**EXERCISE TASKS:**
1. According to the excerpt on self-help and schooling, how much money did the colored people of Atlanta pay into the private graded school over the last six years?
2. Continue the excerpt on self-help and schooling, picking up right after its last sentence.

**EXCERPT:**
________________________________________
Many things, doubtless, have come to the Negro in this country in the inverted order, but his freedom and his education in the natural. Under the inspiration of the former, and the light reflected from the latter, he has been enabled, within the last two decades, to learn quite a number of things about himself and other people, and has been led to the discovery of this simple but solemn truth, namely, that whatever may be the number of his friends, and however unbounded their generosity, a true and manly independence can only be reached by self exertion.

How this discovery has affected his character and influenced his actions is apparent, I think, to any candid and observant mind. It may be seen in his desire to acquire landed property to own some spot of ground upon which he may stand up erect, and which, unencumbered, he may transmit to posterity; it may be seen in his efforts for more and better education. Never was there a time in the history of this country when there were so many colored children in school as there are to day. Never was there a time where the colored people, independent of State aid, supported so many private schools for the education of their children as they are supporting to day. Indeed, it is not uncommon now to find, even in the rural districts of the South, here and there, a settlement where the three months summer school provided by the State is supplemented by a three months winter school sustained by the parents. One of the very best graded schools in the city of Atlanta—a school that would reflect no discredit on the city of Madison—one of the very best graded schools, with kindergarten attached, taught by a proficient corps of white lady teachers from the North, enrolling nearly five hundred pupils annually, and annually sending away from its doors, because of lack of room, scores of applicants for admission, this school, I say, has for the last six years been supported by the colored people of Atlanta as a private school; partly because the educational facilities afforded by the city have not been quite adequate to the demand made upon it for instruction, and partly because of the excellence of the work ever done in that school. From one who has a right to know I learn that, within the last six years, the colored people have paid into that school, for the education of their children not less than $20,000. Certainly this looks a little like effort on the part of the Negro to help himself to an education. I am informed that similar schools exist in other large cities of the South. I know that such do exist in the cities of Charleston and Savannah.
________________________________________
**SUPPLIED ENTRIES:**

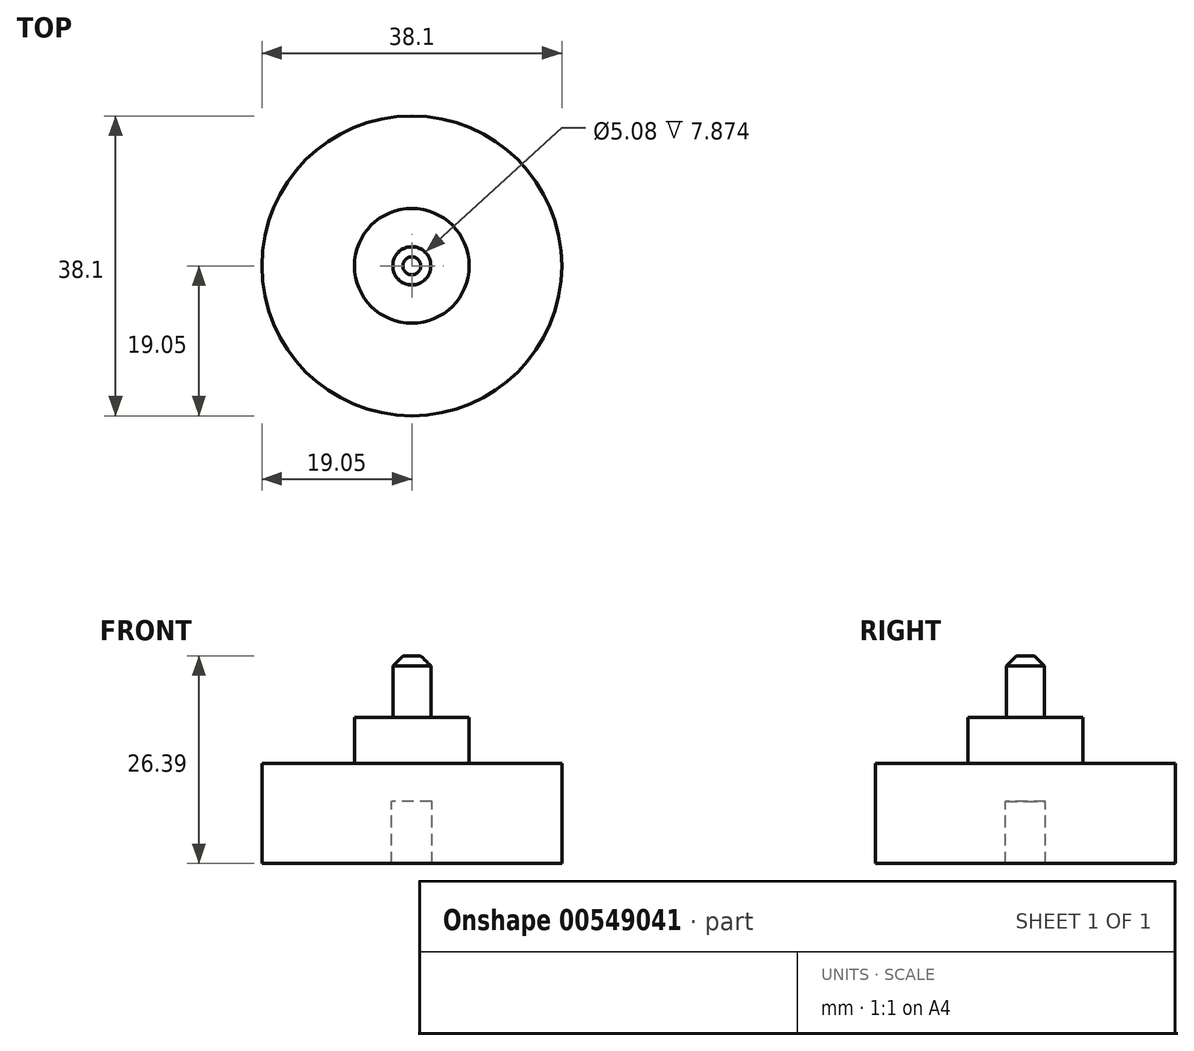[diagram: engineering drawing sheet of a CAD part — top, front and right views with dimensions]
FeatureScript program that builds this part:
annotation { "Feature Type Name" : "Feature", "Feature Type Description" : "" }
export const myFeature = defineFeature(function(context is Context, id is Id, definition is map)
    precondition{}
    {
        {
            var Q0;
            Q0=qCreatedBy(makeId("Front.planeOp"),FACE);
            var sketch = newSketch(context, id + "F0", { "sketchPlane" : qUnion([Q0])});
            skLineSegment(sketch, "E0", {"start": v(19.05, 0) * mm, "end": v(19.05, 12.7) * mm});
            skLineSegment(sketch, "E1", {"start": v(19.05, 12.7) * mm, "end": v(7.29, 12.7) * mm});
            skLineSegment(sketch, "E2", {"start": v(2.41, 18.54) * mm, "end": v(7.29, 18.54) * mm});
            skLineSegment(sketch, "E3", {"start": v(7.29, 18.54) * mm, "end": v(7.29, 12.7) * mm});
            skLineSegment(sketch, "E4", {"start": v(2.54, 0) * mm, "end": v(2.54, 7.87) * mm});
            skLineSegment(sketch, "E5", {"start": v(2.54, 7.87) * mm, "end": v(0, 7.87) * mm});
            skLineSegment(sketch, "E6", {"start": v(2.54, 0) * mm, "end": v(19.05, 0) * mm});
            skLineSegment(sketch, "E7", {"start": v(0, 26.4) * mm, "end": v(2.41, 26.4) * mm});
            skLineSegment(sketch, "E8", {"start": v(2.41, 26.4) * mm, "end": v(2.41, 18.54) * mm});
            skPoint(sketch, "E9.start.orphan", {"position": v(0, 18.54) * mm});
            skLineSegment(sketch, "E10", {"start": v(0, 26.4) * mm, "end": v(0, 7.87) * mm});
            skSolve(sketch);
        }
        {
            var Q0;
            Q0 = qSketchRegion(id + "F0", true);
            var Q1;
            Q1=sQuery(id+"F0.wireOp",EDGE,"E10");
            revolve(context, id + "F1", {"entities" : qUnion([Q0]), "axis" : qUnion([Q1]), "revolveType" : RevolveType.FULL});
        }
        {
            var Q0;
            Q0=makeQuery(id+"F1.opRevolve","SWEPT_EDGE",EDGE,{"disambiguationData":[OSD([sQuery(id+"F0.wireOp",EDGE,"E7"),sQuery(id+"F0.wireOp",EDGE,"E8")])]});
            chamfer(context, id + "F2", {"entities" : qUnion([Q0]), "width" : 1.27 * mm, "tangentPropagation" : true});
        }
    });
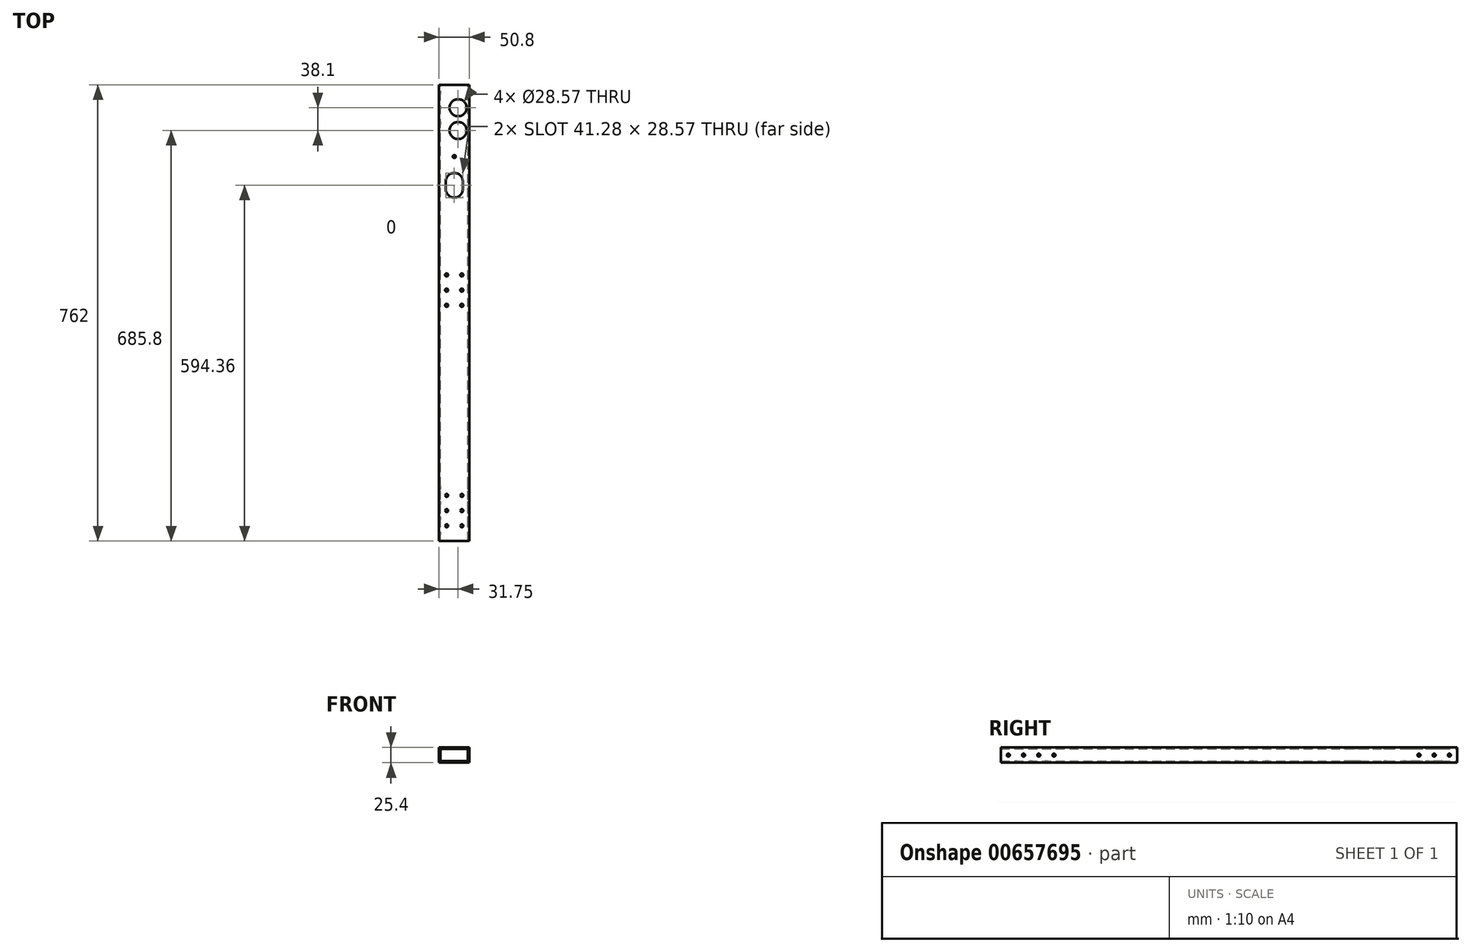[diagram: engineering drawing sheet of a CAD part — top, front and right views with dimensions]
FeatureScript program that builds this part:
annotation { "Feature Type Name" : "Feature", "Feature Type Description" : "" }
export const myFeature = defineFeature(function(context is Context, id is Id, definition is map)
    precondition{}
    {
        {
            var Q0;
            Q0=qCreatedBy(makeId("Front.planeOp"),FACE);
            var sketch = newSketch(context, id + "F0", { "sketchPlane" : qUnion([Q0])});
            skLineSegment(sketch, "E0.bottom", {"start": v(0, 0) * mm, "end": v(50.8, 0) * mm});
            skLineSegment(sketch, "E0.top", {"start": v(0, 25.4) * mm, "end": v(50.8, 25.4) * mm});
            skLineSegment(sketch, "E0.left", {"start": v(0, 0) * mm, "end": v(0, 25.4) * mm});
            skLineSegment(sketch, "E0.right", {"start": v(50.8, 0) * mm, "end": v(50.8, 25.4) * mm});
            skLineSegment(sketch, "E1.bottom", {"start": v(2.54, 22.86) * mm, "end": v(48.26, 22.86) * mm});
            skLineSegment(sketch, "E1.top", {"start": v(2.54, 2.54) * mm, "end": v(48.26, 2.54) * mm});
            skLineSegment(sketch, "E1.left", {"start": v(2.54, 22.86) * mm, "end": v(2.54, 2.54) * mm});
            skLineSegment(sketch, "E1.right", {"start": v(48.26, 22.86) * mm, "end": v(48.26, 2.54) * mm});
            skSolve(sketch);
        }
        {
            var Q0;
            Q0=makeQuery(id+"F0.imprint","IMPRINT",FACE,{"disambiguationData":[TD([[makeQuery(id+"F0.imprint","IMPRINT",EDGE,{"derivedFrom":sQuery(id+"F0.wireOp",EDGE,"E0.bottom")}),1.0]])]});
            extrude(context, id + "F1", {"entities" : qUnion([Q0]), "depth" : 787.4 * mm, "offsetDistance" : 25.4 * mm});
        }
        {
            var Q0;
            Q0=makeQuery(id+"F1.opExtrude","SWEPT_FACE",FACE,{"disambiguationData":[OSD([sQuery(id+"F0.wireOp",EDGE,"E0.right")])]});
            var sketch = newSketch(context, id + "F2", { "sketchPlane" : qUnion([Q0])});
            skLineSegment(sketch, "E2", {"start": v(0, 12.7) * mm, "end": v(-787.4, 12.7) * mm, "construction": true});
            skCircle(sketch, "E3", {"center": v(-12.7, 12.7) * mm, "radius": 2.55 * mm});
            skCircle(sketch, "E4", {"center": v(-38.1, 12.7) * mm, "radius": 2.55 * mm});
            skCircle(sketch, "E5", {"center": v(-63.5, 12.7) * mm, "radius": 2.55 * mm});
            skCircle(sketch, "E6", {"center": v(-88.9, 12.7) * mm, "radius": 2.55 * mm});
            skCircle(sketch, "E7", {"center": v(-774.7, 12.7) * mm, "radius": 2.55 * mm});
            skCircle(sketch, "E8", {"center": v(-749.3, 12.7) * mm, "radius": 2.55 * mm});
            skCircle(sketch, "E9", {"center": v(-723.9, 12.7) * mm, "radius": 2.55 * mm});
            skCircle(sketch, "E10", {"center": v(-698.5, 12.7) * mm, "radius": 2.55 * mm});
            skSolve(sketch);
        }
        {
            var Q0;
            Q0=makeQuery(id+"F1.opExtrude","SWEPT_FACE",FACE,{"disambiguationData":[OSD([sQuery(id+"F0.wireOp",EDGE,"E0.top")])]});
            var sketch = newSketch(context, id + "F3", { "sketchPlane" : qUnion([Q0])});
            skCircle(sketch, "E11", {"center": v(31.75, -63.5) * mm, "radius": 14.29 * mm});
            skCircle(sketch, "E12", {"center": v(25.4, -186.7) * mm, "radius": 14.29 * mm});
            skCircle(sketch, "E13", {"center": v(25.4, -199.39) * mm, "radius": 14.29 * mm});
            skCircle(sketch, "E14", {"center": v(12.7, -736.6) * mm, "radius": 2.49 * mm});
            skCircle(sketch, "E15.0.1.0", {"center": v(12.7, -711.2) * mm, "radius": 2.49 * mm});
            skCircle(sketch, "E15.1.0.0", {"center": v(38.1, -736.6) * mm, "radius": 2.49 * mm});
            skCircle(sketch, "E15.1.1.0", {"center": v(38.1, -711.2) * mm, "radius": 2.49 * mm});
            skLineSegment(sketch, "E15.direction1", {"start": v(12.7, -736.6) * mm, "end": v(38.1, -736.6) * mm, "construction": true});
            skLineSegment(sketch, "E15.direction2", {"start": v(12.7, -736.6) * mm, "end": v(12.7, -711.2) * mm, "construction": true});
            skCircle(sketch, "E16", {"center": v(12.7, -342.9) * mm, "radius": 2.55 * mm});
            skPoint(sketch, "E17", {"position": v(0, -341.39) * mm});
            skCircle(sketch, "E18.0.1.0", {"center": v(12.7, -368.3) * mm, "radius": 2.55 * mm});
            skCircle(sketch, "E18.0.2.0", {"center": v(12.7, -393.7) * mm, "radius": 2.55 * mm});
            skCircle(sketch, "E18.1.0.0", {"center": v(38.1, -342.9) * mm, "radius": 2.55 * mm});
            skCircle(sketch, "E18.1.1.0", {"center": v(38.1, -368.3) * mm, "radius": 2.55 * mm});
            skCircle(sketch, "E18.1.2.0", {"center": v(38.1, -393.7) * mm, "radius": 2.55 * mm});
            skLineSegment(sketch, "E18.direction1", {"start": v(12.7, -342.9) * mm, "end": v(38.1, -342.9) * mm, "construction": true});
            skLineSegment(sketch, "E18.direction2", {"start": v(12.7, -342.9) * mm, "end": v(12.7, -368.3) * mm, "construction": true});
            skLineSegment(sketch, "E19", {"start": v(39.69, -186.7) * mm, "end": v(39.69, -199.39) * mm});
            skLineSegment(sketch, "E20", {"start": v(11.11, -186.7) * mm, "end": v(11.11, -199.39) * mm});
            skCircle(sketch, "E21", {"center": v(25.4, -145.03) * mm, "radius": 2.49 * mm});
            skCircle(sketch, "E22", {"center": v(38.1, -762) * mm, "radius": 2.49 * mm});
            skCircle(sketch, "E23", {"center": v(12.7, -762) * mm, "radius": 2.49 * mm});
            skLineSegment(sketch, "E24.bottom", {"start": v(0, 0) * mm, "end": v(50.8, 0) * mm});
            skLineSegment(sketch, "E24.top", {"start": v(0, -25.4) * mm, "end": v(50.8, -25.4) * mm});
            skLineSegment(sketch, "E24.left", {"start": v(0, 0) * mm, "end": v(0, -25.4) * mm});
            skLineSegment(sketch, "E24.right", {"start": v(50.8, 0) * mm, "end": v(50.8, -25.4) * mm});
            skCircle(sketch, "E25", {"center": v(31.75, -101.6) * mm, "radius": 14.29 * mm});
            skSolve(sketch);
        }
        {
            var Q0;
            Q0=makeQuery(id+"F3.imprint","IMPRINT",FACE,{"disambiguationData":[TD([[makeQuery(id+"F3.imprint","IMPRINT",EDGE,{"derivedFrom":sQuery(id+"F3.wireOp",EDGE,"E11")}),1.0]])]});
            var Q1;
            Q1=makeQuery(id+"F3.imprint","IMPRINT",FACE,{"disambiguationData":[TD([[makeQuery(id+"F3.imprint","IMPRINT",EDGE,{"derivedFrom":sQuery(id+"F3.wireOp",EDGE,"uvUDpf29-BH4l-E19a-3uxY-FCehscGXEqBA")}),1.0]])]});
            var Q2;
            Q2=makeQuery(id+"F3.imprint","IMPRINT",FACE,{"disambiguationData":[TD([[makeQuery(id+"F3.imprint","IMPRINT",EDGE,{"derivedFrom":sQuery(id+"F3.wireOp",EDGE,"E14")}),1.0]])]});
            var Q3;
            Q3=makeQuery(id+"F3.imprint","IMPRINT",FACE,{"disambiguationData":[TD([[makeQuery(id+"F3.imprint","IMPRINT",EDGE,{"derivedFrom":sQuery(id+"F3.wireOp",EDGE,"E15.1.0.0")}),1.0]])]});
            var Q4;
            Q4=makeQuery(id+"F3.imprint","IMPRINT",FACE,{"disambiguationData":[TD([[makeQuery(id+"F3.imprint","IMPRINT",EDGE,{"derivedFrom":sQuery(id+"F3.wireOp",EDGE,"E15.0.1.0")}),1.0]])]});
            var Q5;
            Q5=makeQuery(id+"F3.imprint","IMPRINT",FACE,{"disambiguationData":[TD([[makeQuery(id+"F3.imprint","IMPRINT",EDGE,{"derivedFrom":sQuery(id+"F3.wireOp",EDGE,"E15.1.1.0")}),1.0]])]});
            var Q6;
            Q6=makeQuery(id+"F3.imprint","IMPRINT",FACE,{"disambiguationData":[TD([[makeQuery(id+"F3.imprint","IMPRINT",EDGE,{"derivedFrom":sQuery(id+"F3.wireOp",EDGE,"E18.1.2.0")}),1.0]])]});
            var Q7;
            Q7=makeQuery(id+"F3.imprint","IMPRINT",FACE,{"disambiguationData":[TD([[makeQuery(id+"F3.imprint","IMPRINT",EDGE,{"derivedFrom":sQuery(id+"F3.wireOp",EDGE,"E18.1.1.0")}),1.0]])]});
            var Q8;
            Q8=makeQuery(id+"F3.imprint","IMPRINT",FACE,{"disambiguationData":[TD([[makeQuery(id+"F3.imprint","IMPRINT",EDGE,{"derivedFrom":sQuery(id+"F3.wireOp",EDGE,"E16")}),1.0]])]});
            var Q9;
            Q9=makeQuery(id+"F3.imprint","IMPRINT",FACE,{"disambiguationData":[TD([[makeQuery(id+"F3.imprint","IMPRINT",EDGE,{"derivedFrom":sQuery(id+"F3.wireOp",EDGE,"E18.1.0.0")}),1.0]])]});
            var Q10;
            Q10=makeQuery(id+"F3.imprint","IMPRINT",FACE,{"disambiguationData":[TD([[makeQuery(id+"F3.imprint","IMPRINT",EDGE,{"derivedFrom":sQuery(id+"F3.wireOp",EDGE,"E18.0.1.0")}),1.0]])]});
            var Q11;
            Q11=makeQuery(id+"F3.imprint","IMPRINT",FACE,{"disambiguationData":[TD([[makeQuery(id+"F3.imprint","IMPRINT",EDGE,{"derivedFrom":sQuery(id+"F3.wireOp",EDGE,"E18.0.2.0")}),1.0]])]});
            var Q12;
            {var subQ0=sQuery(id+"F3.wireOp",EDGE,"E12");var subQ1=makeQuery(id+"F3.imprint","INTERSECT",VERTEX,{"derivedFrom":[subQ0,sQuery(id+"F3.wireOp",EDGE,"5gnyUQr0-5ffU-JKi1-1kLP-EUn8UOzYsjTT")]});Q12=makeQuery(id+"F3.imprint","IMPRINT",FACE,{"disambiguationData":[TD([[makeQuery(id+"F3.imprint","IMPRINT",EDGE,{"disambiguationData":[TD([[subQ1,1.0]])],"derivedFrom":subQ0}),1.0]])]});}
            var Q13;
            {var subQ0=sQuery(id+"F3.wireOp",EDGE,"5gnyUQr0-5ffU-JKi1-1kLP-EUn8UOzYsjTT");Q13=makeQuery(id+"F3.imprint","IMPRINT",FACE,{"disambiguationData":[TD([[makeQuery(id+"F3.imprint","IMPRINT",EDGE,{"derivedFrom":subQ0}),-1.0]])]});}
            var Q14;
            {var subQ0=sQuery(id+"F3.wireOp",EDGE,"77zC9NZe-G8aT-6EGM-fQsp-HiLRZIQ0p5GJ");Q14=makeQuery(id+"F3.imprint","IMPRINT",FACE,{"disambiguationData":[TD([[makeQuery(id+"F3.imprint","IMPRINT",EDGE,{"derivedFrom":subQ0}),1.0]])]});}
            var Q15;
            {var subQ0=sQuery(id+"F3.wireOp",EDGE,"77zC9NZe-G8aT-6EGM-fQsp-HiLRZIQ0p5GJ");Q15=makeQuery(id+"F3.imprint","IMPRINT",FACE,{"disambiguationData":[TD([[makeQuery(id+"F3.imprint","IMPRINT",EDGE,{"derivedFrom":subQ0}),-1.0]])]});}
            var Q16;
            Q16=makeQuery(id+"F3.imprint","IMPRINT",FACE,{"disambiguationData":[TD([[makeQuery(id+"F3.imprint","IMPRINT",EDGE,{"derivedFrom":sQuery(id+"F3.wireOp",EDGE,"E21")}),1.0]])]});
            var Q17;
            {var subQ0=sQuery(id+"F3.wireOp",EDGE,"E13");var subQ1=sQuery(id+"F3.wireOp",EDGE,"E12");var subQ2=makeQuery(id+"F3.imprint","INTERSECT",VERTEX,{"disambiguationData":[OD(0.0)],"derivedFrom":[subQ1,subQ0]});Q17=makeQuery(id+"F3.imprint","IMPRINT",FACE,{"disambiguationData":[TD([[makeQuery(id+"F3.imprint","IMPRINT",EDGE,{"disambiguationData":[TD([[subQ2,-1.0]])],"derivedFrom":subQ1}),1.0]])]});}
            var Q18;
            {var subQ0=sQuery(id+"F3.wireOp",EDGE,"E13");var subQ1=sQuery(id+"F3.wireOp",EDGE,"E12");var subQ2=makeQuery(id+"F3.imprint","INTERSECT",VERTEX,{"disambiguationData":[OD(0.0)],"derivedFrom":[subQ1,subQ0]});Q18=makeQuery(id+"F3.imprint","IMPRINT",FACE,{"disambiguationData":[TD([[makeQuery(id+"F3.imprint","IMPRINT",EDGE,{"disambiguationData":[TD([[subQ2,-1.0]])],"derivedFrom":subQ1}),-1.0]])]});}
            var Q19;
            {var subQ0=sQuery(id+"F3.wireOp",EDGE,"E20");Q19=makeQuery(id+"F3.imprint","IMPRINT",FACE,{"disambiguationData":[TD([[makeQuery(id+"F3.imprint","IMPRINT",EDGE,{"derivedFrom":subQ0}),1.0]])]});}
            var Q20;
            {var subQ0=sQuery(id+"F3.wireOp",EDGE,"E19");Q20=makeQuery(id+"F3.imprint","IMPRINT",FACE,{"disambiguationData":[TD([[makeQuery(id+"F3.imprint","IMPRINT",EDGE,{"derivedFrom":subQ0}),-1.0]])]});}
            var Q21;
            Q21=makeQuery(id+"F3.imprint","IMPRINT",FACE,{"disambiguationData":[TD([[makeQuery(id+"F3.imprint","IMPRINT",EDGE,{"derivedFrom":sQuery(id+"F3.wireOp",EDGE,"E22")}),1.0]])]});
            var Q22;
            Q22=makeQuery(id+"F3.imprint","IMPRINT",FACE,{"disambiguationData":[TD([[makeQuery(id+"F3.imprint","IMPRINT",EDGE,{"derivedFrom":sQuery(id+"F3.wireOp",EDGE,"E23")}),1.0]])]});
            var Q23;
            Q23=makeQuery(id+"F3.imprint","IMPRINT",FACE,{"disambiguationData":[TD([[makeQuery(id+"F3.imprint","IMPRINT",EDGE,{"derivedFrom":sQuery(id+"F3.wireOp",EDGE,"E25")}),1.0]])]});
            extrude(context, id + "F4", {"entities" : qUnion([Q0, Q1, Q2, Q3, Q4, Q5, Q6, Q7, Q8, Q9, Q10, Q11, Q12, Q13, Q14, Q15, Q16, Q17, Q18, Q19, Q20, Q21, Q22, Q23]), "operationType" : NewBodyOperationType.REMOVE, "oppositeDirection" : true, "depth" : 25.4 * mm, "offsetDistance" : 25.4 * mm});
        }
        {
            var Q0;
            Q0 = qSketchRegion(id + "F2", true);
            extrude(context, id + "F5", {"entities" : qUnion([Q0]), "operationType" : NewBodyOperationType.REMOVE, "endBound" : BoundingType.THROUGH_ALL, "oppositeDirection" : true, "depth" : 25.4 * mm, "offsetDistance" : 25.4 * mm});
        }
        {
            var Q0;
            Q0 = qSketchRegion(id + "F0", true);
            extrude(context, id + "F6", {"entities" : qUnion([Q0]), "operationType" : NewBodyOperationType.REMOVE, "depth" : 25.4 * mm, "offsetDistance" : 25.4 * mm});
        }
    });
________________________________________
**ANSWERS PER TASK:**
1. Not less than $20,000.

2.
Last year, in the four institutions of higher learning, established in Atlanta by Northern benevolence, there were, in round numbers, twelve hundred students. Of these, Atlanta University enrolled 310; Clark University, 222; the Baptist Seminary for males, about 140; and the Baptist Seminary for females, 500. But Atlanta is only one of the great centers of education in the South. There is Nashville, literally girdled by institutions; there is New Orleans. In fact, you will find to day in every Southern State, one or more institutions for the higher training of Negro youth, and the very fact that all these institutions are more or less crowded yearly, and the very fact that frequent appeal goes out from them to Christian philanthropy for more buildings, for increased accommodations, are proof conclusive, I think, that the Negro not only appreciates the advantages held out to him, but is also exerting himself to enjoy them.

Dr. Ruffner, for many years superintendent of public instruction for the State of Virginia, in one of his reports, a few years ago, bore this testimony to the credit of the Negro: “He wants to do right, and is the most amiable of races. The Negro craves education, and I believe his desire has increased; it certainly has not diminished. He makes fully as great sacrifices to send his children to school as the laboring classes of the whites. The civilization of the race is progressing and even faster than his thoughtful friends anticipated.”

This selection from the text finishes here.